Shostack + Friends Blog Archive


The butler did it

There’s a feeling you get when you watch a formulaic movie. After seeing a half-hour’s worth, you just know how it will end. You can see the decision points characters reach, and you know they’ll make the bad choice. Indeed, the very predictability of such films is what allows hilarious parodies such as Airplane! or Scary Movie to succeed.
Anyhoo, I got that same “I know how this is going to end!” feeling when I read the following (via Dataloss):

Matrix Bancorp Inc. disclosed late Friday that it was investigating the
theft of two personal computers from the bank’s downtown branch on Friday,
July 28, one of which contained personal account information on an
undisclosed number of customers.
The bank said in a news release that thieves apparently entered offices in
the company’s headquarters tower at 17th and California streets in Denver
between 1:30 and 2:30 p.m., and removed the laptop computers while
staffers were away from their desks.

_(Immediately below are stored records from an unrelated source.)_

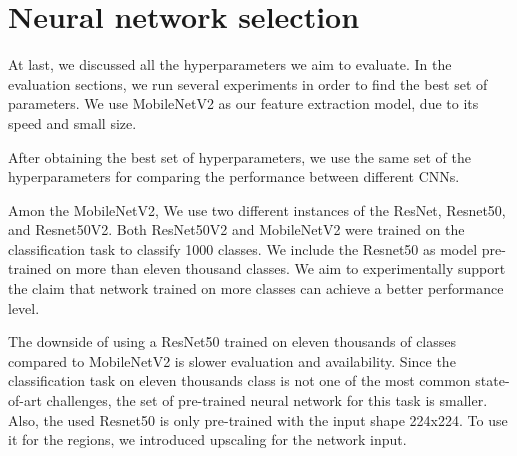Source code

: 
\section{Neural network selection}

At last, we discussed all the hyperparameters we aim to evaluate. In the evaluation sections, we run several experiments in order to find the best set of parameters. We use MobileNetV2 as our feature extraction model, due to its speed and small size.

After obtaining the best set of hyperparameters, we use the same set of the hyperparameters for comparing the performance between different CNNs.

Amon the MobileNetV2, We use two different instances of the ResNet, Resnet50, and Resnet50V2. Both ResNet50V2 and MobileNetV2 were trained on the classification task to classify 1000 classes. We include the Resnet50 as model pre-trained on more than eleven thousand classes. We aim to experimentally support the claim that network trained on more classes can achieve a better performance level. 

The downside of using a ResNet50 trained on eleven thousands of classes compared to MobileNetV2 is slower evaluation and availability. Since the classification task on eleven thousands class is not one of the most common state-of-art challenges, the set of pre-trained neural network for this task is smaller. Also, the used Resnet50 is only pre-trained with the input shape 224x224. To use it for the regions, we introduced upscaling for the network input. 








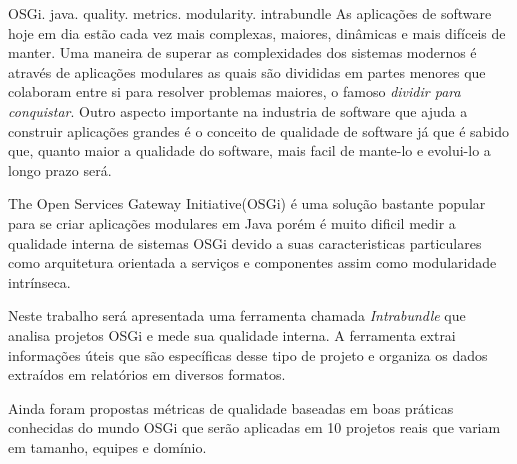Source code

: \begin{englishabstract}{}{OSGi. java. quality. metrics. modularity. intrabundle}
As aplicações de software hoje em dia estão cada vez mais complexas, maiores, dinâmicas e mais difíceis de manter. Uma maneira de superar as complexidades dos sistemas modernos é através de aplicações modulares as quais são divididas em partes menores que colaboram entre si para resolver problemas maiores, o famoso \emph{dividir para conquistar}. Outro aspecto importante na industria de software que ajuda a construir aplicações grandes é o conceito de qualidade de software já que é sabido que, quanto maior a qualidade do software, mais facil de mante-lo e evolui-lo a longo prazo será.

The Open Services Gateway Initiative(OSGi) é uma solução bastante popular para se criar aplicações modulares em Java porém é muito dificil medir a qualidade interna de sistemas OSGi devido a suas caracteristicas particulares como arquitetura orientada a serviços e componentes assim como modularidade intrínseca. 

Neste trabalho será apresentada uma ferramenta chamada \emph{Intrabundle} que analisa projetos OSGi e mede sua qualidade interna. A ferramenta extrai informações úteis que são específicas desse tipo de projeto e organiza os dados extraídos em relatórios em diversos formatos.

Ainda foram propostas métricas de qualidade baseadas em boas práticas conhecidas do mundo OSGi que serão aplicadas em 10 projetos reais que variam em tamanho, equipes e domínio.
\end{englishabstract}
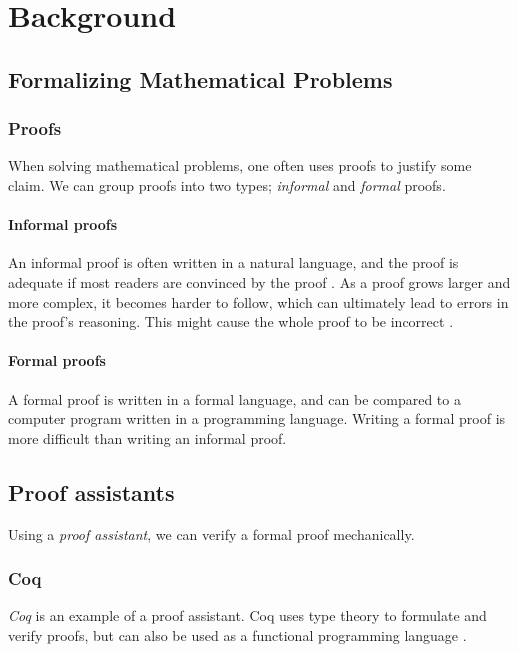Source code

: \chapter{Background}

\section{Formalizing Mathematical Problems}

\subsection{Proofs}

When solving mathematical problems, one often uses proofs
to justify some claim. We can group proofs into two types; \textit{informal} and \textit{formal} proofs.

\subsubsection{Informal proofs}
An informal proof is often written in a natural language, and the proof is adequate if most
readers are convinced by the proof \cite{bpierce}.
As a proof grows larger and more complex, it becomes harder to follow, which can
ultimately lead to errors in the proof's reasoning. This might cause the whole proof
to be incorrect \cite{rkhamsi}.

\subsubsection{Formal proofs}
A formal proof is written in a formal language, and can be compared to a computer program
written in a programming language. Writing a formal proof is more difficult than writing an informal proof.

\section{Proof assistants}

Using a \textit{proof assistant}, we can verify a formal proof mechanically.

\subsection{Coq}
\textit{Coq} is an example of a proof assistant. 
Coq uses type theory to formulate and verify proofs, but can also be used as a functional programming language \cite{cintro}.

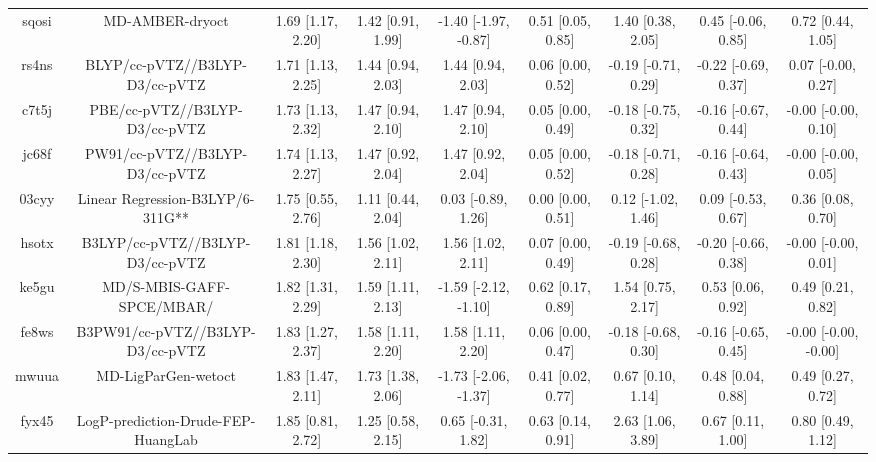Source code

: \documentclass{article}
\begin{document}
\begin{center}
\begin{longtable}{|ccccccccc|}
 sqosi &                                    MD-AMBER-dryoct &  1.69 [1.17, 2.20] &  1.42 [0.91, 1.99] &  -1.40 [-1.97, -0.87] &  0.51 [0.05, 0.85] &    1.40 [0.38, 2.05] &   0.45 [-0.06, 0.85] &     0.72 [0.44, 1.05] \\
 rs4ns &                     BLYP/cc-pVTZ//B3LYP-D3/cc-pVTZ &  1.71 [1.13, 2.25] &  1.44 [0.94, 2.03] &     1.44 [0.94, 2.03] &  0.06 [0.00, 0.52] &  -0.19 [-0.71, 0.29] &  -0.22 [-0.69, 0.37] &    0.07 [-0.00, 0.27] \\
 c7t5j &                      PBE/cc-pVTZ//B3LYP-D3/cc-pVTZ &  1.73 [1.13, 2.32] &  1.47 [0.94, 2.10] &     1.47 [0.94, 2.10] &  0.05 [0.00, 0.49] &  -0.18 [-0.75, 0.32] &  -0.16 [-0.67, 0.44] &   -0.00 [-0.00, 0.10] \\
 jc68f &                     PW91/cc-pVTZ//B3LYP-D3/cc-pVTZ &  1.74 [1.13, 2.27] &  1.47 [0.92, 2.04] &     1.47 [0.92, 2.04] &  0.05 [0.00, 0.52] &  -0.18 [-0.71, 0.28] &  -0.16 [-0.64, 0.43] &   -0.00 [-0.00, 0.05] \\
 03cyy &                   Linear Regression-B3LYP/6-311G** &  1.75 [0.55, 2.76] &  1.11 [0.44, 2.04] &    0.03 [-0.89, 1.26] &  0.00 [0.00, 0.51] &   0.12 [-1.02, 1.46] &   0.09 [-0.53, 0.67] &     0.36 [0.08, 0.70] \\
 hsotx &                    B3LYP/cc-pVTZ//B3LYP-D3/cc-pVTZ &  1.81 [1.18, 2.30] &  1.56 [1.02, 2.11] &     1.56 [1.02, 2.11] &  0.07 [0.00, 0.49] &  -0.19 [-0.68, 0.28] &  -0.20 [-0.66, 0.38] &   -0.00 [-0.00, 0.01] \\
 ke5gu &                          MD/S-MBIS-GAFF-SPCE/MBAR/ &  1.82 [1.31, 2.29] &  1.59 [1.11, 2.13] &  -1.59 [-2.12, -1.10] &  0.62 [0.17, 0.89] &    1.54 [0.75, 2.17] &    0.53 [0.06, 0.92] &     0.49 [0.21, 0.82] \\
 fe8ws &                   B3PW91/cc-pVTZ//B3LYP-D3/cc-pVTZ &  1.83 [1.27, 2.37] &  1.58 [1.11, 2.20] &     1.58 [1.11, 2.20] &  0.06 [0.00, 0.47] &  -0.18 [-0.68, 0.30] &  -0.16 [-0.65, 0.45] &  -0.00 [-0.00, -0.00] \\
 mwuua &                                MD-LigParGen-wetoct &  1.83 [1.47, 2.11] &  1.73 [1.38, 2.06] &  -1.73 [-2.06, -1.37] &  0.41 [0.02, 0.77] &    0.67 [0.10, 1.14] &    0.48 [0.04, 0.88] &     0.49 [0.27, 0.72] \\
 fyx45 &                 LogP-prediction-Drude-FEP-HuangLab &  1.85 [0.81, 2.72] &  1.25 [0.58, 2.15] &    0.65 [-0.31, 1.82] &  0.63 [0.14, 0.91] &    2.63 [1.06, 3.89] &    0.67 [0.11, 1.00] &     0.80 [0.49, 1.12] \\

\end{longtable}
\end{center}
\end{document}
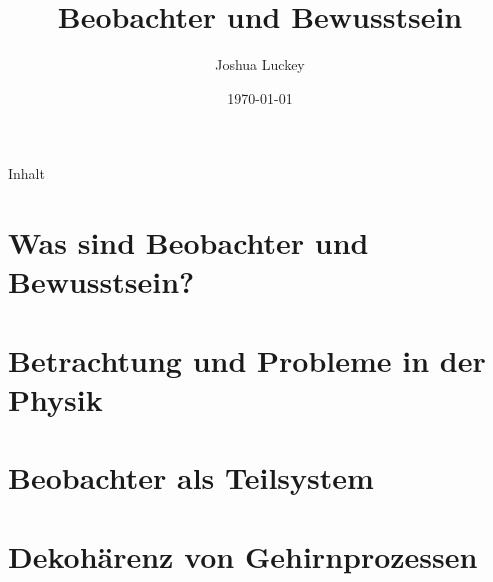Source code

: 
\newcommand{\Quote}[1]{\enquote{\emph{#1}}}
\newcommand{\altemph}[2]{\alt<#2>{\bfseries#1}{#1}}

\linespread{1.1}


\makeatletter
\def\beamer@framenotesbegin{%
	\gdef\beamer@noteitems{}%
	\gdef\beamer@notes{{}}%
}
\makeatother



\title{Beobachter und Bewusstsein}
\date{\today}
\author{Joshua Luckey}


	
	\maketitle
	
	
	\begin{frame}{Inhalt}
		\tableofcontents%
	\end{frame}
	
	
	\section{Was sind Beobachter und Bewusstsein?}
		\separatorslide
		
		
	
	\section{Betrachtung und Probleme in der Physik}
		\separatorslide
		
		
		
	\section{Beobachter als Teilsystem}
		\separatorslide
		
		
		
		
		
		
		
	\section{Dekohärenz von Gehirnprozessen}
		\separatorslide
		
		
				
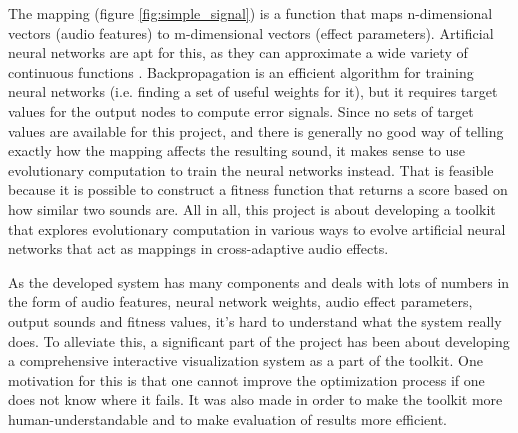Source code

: The mapping (figure \ref{fig:simple_signal}) is a function that maps n-dimensional vectors (audio features) to m-dimensional vectors (effect parameters). Artificial neural networks are apt for this, as they can approximate a wide variety of continuous functions \citep{hornik1991}. Backpropagation \citep{werbos1982, lecun1998} is an efficient algorithm for training neural networks (i.e. finding a set of useful weights for it), but it requires target values for the output nodes to compute error signals. Since no sets of target values are available for this project, and there is generally no good way of telling exactly how the mapping affects the resulting sound, it makes sense to use evolutionary computation to train the neural networks instead. That is feasible because it is possible to construct a fitness function that returns a score based on how similar two sounds are. All in all, this project is about developing a toolkit that explores evolutionary computation in various ways to evolve artificial neural networks that act as mappings in cross-adaptive audio effects.

As the developed system has many components and deals with lots of numbers in the form of audio features, neural network weights, audio effect parameters, output sounds and fitness values, it’s hard to understand what the system really does. To alleviate this, a significant part of the project has been about developing a comprehensive interactive visualization system as a part of the toolkit. One motivation for this is that one cannot improve the optimization process if one does not know where it fails. It was also made in order to make the toolkit more human-understandable and to make evaluation of results more efficient.
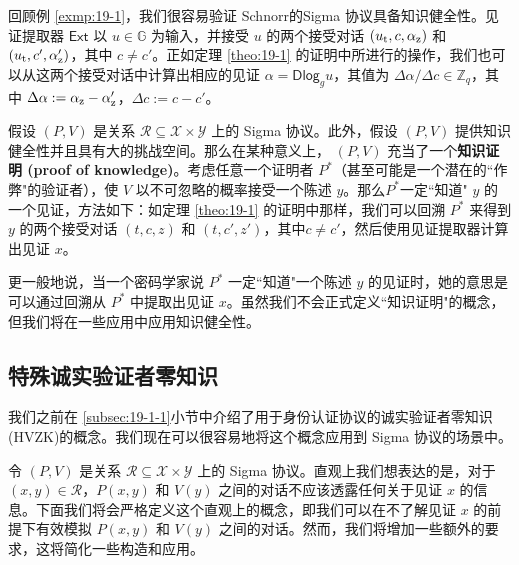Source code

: \begin{example}\label{exmp:19-2}
回顾例 \ref{exmp:19-1}，我们很容易验证 Schnorr的Sigma 协议具备知识健全性。见证提取器 $\mathsf{Ext}$ 以 $u\in\mathbb{G}$ 为输入，并接受 $u$ 的两个接受对话 $(u_{\rm t},c,\alpha_{\rm z})$ 和 $(u_{\rm t},c',\alpha_{\rm z}')$，其中 $c\neq c'$。正如定理 \ref{theo:19-1} 的证明中所进行的操作，我们也可以从这两个接受对话中计算出相应的见证 $\alpha=\mathsf{Dlog}_gu$，其值为 ${\Delta\alpha}/{\Delta c}\in\mathbb{Z}_q$，其中 $\Delta\alpha:=\alpha_{\rm z}-\alpha_{\rm z}'$，$\Delta c:=c-c'$。
\end{example}

假设 $(P,V)$ 是关系 $\mathcal{R}\subseteq\mathcal{X}×\mathcal{Y}$ 上的 Sigma 协议。此外，假设 $(P,V)$ 提供知识健全性并且具有大的挑战空间。那么在某种意义上， $(P,V)$ 充当了一个\textbf{知识证明 (proof of knowledge)}。考虑任意一个证明者 $P^*$（甚至可能是一个潜在的``作弊"的验证者），使 $V$ 以不可忽略的概率接受一个陈述 $y$。那么$P^*$一定``知道" $y$ 的一个见证，方法如下：如定理 \ref{theo:19-1} 的证明中那样，我们可以回溯 $P^*$ 来得到 $y$ 的两个接受对话 $(t,c,z)$ 和 $(t,c',z')$，其中$c\neq c'$，然后使用见证提取器计算出见证 $x$。

更一般地说，当一个密码学家说 $P^*$ 一定``知道"一个陈述 $y$ 的见证时，她的意思是可以通过回溯从 $P^*$ 中提取出见证 $x$。虽然我们不会正式定义``知识证明"的概念，但我们将在一些应用中应用知识健全性。

\subsection{特殊诚实验证者零知识}

我们之前在 \ref{subsec:19-1-1}小节中介绍了用于身份认证协议的诚实验证者零知识(HVZK)的概念。我们现在可以很容易地将这个概念应用到 Sigma 协议的场景中。 

令 $(P,V)$ 是关系 $\mathcal{R}\subseteq\mathcal{X}×\mathcal{Y}$ 上的 Sigma 协议。直观上我们想表达的是，对于 $(x,y)\in\mathcal{R}$，$P(x,y)$ 和 $V(y)$ 之间的对话不应该透露任何关于见证 $x$ 的信息。下面我们将会严格定义这个直观上的概念，即我们可以在不了解见证 $x$ 的前提下有效模拟 $P(x,y)$ 和 $V(y)$ 之间的对话。然而，我们将增加一些额外的要求，这将简化一些构造和应用。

One computer contains what the bank
called “certain proprietary information regarding Matrix Capital Bank and
some of its customers … ”

Denver Business Journal
But guess what? The folks at the bank proved me wrong, and threw in a plot twist:

The data, the bank said, is fully encrypted and password-protected

The article goes on to say that despite the use of encryption, the bank is still notifying potentially-impacted customers, and is supplying credit-monitoring and fraud detection services via Equifax.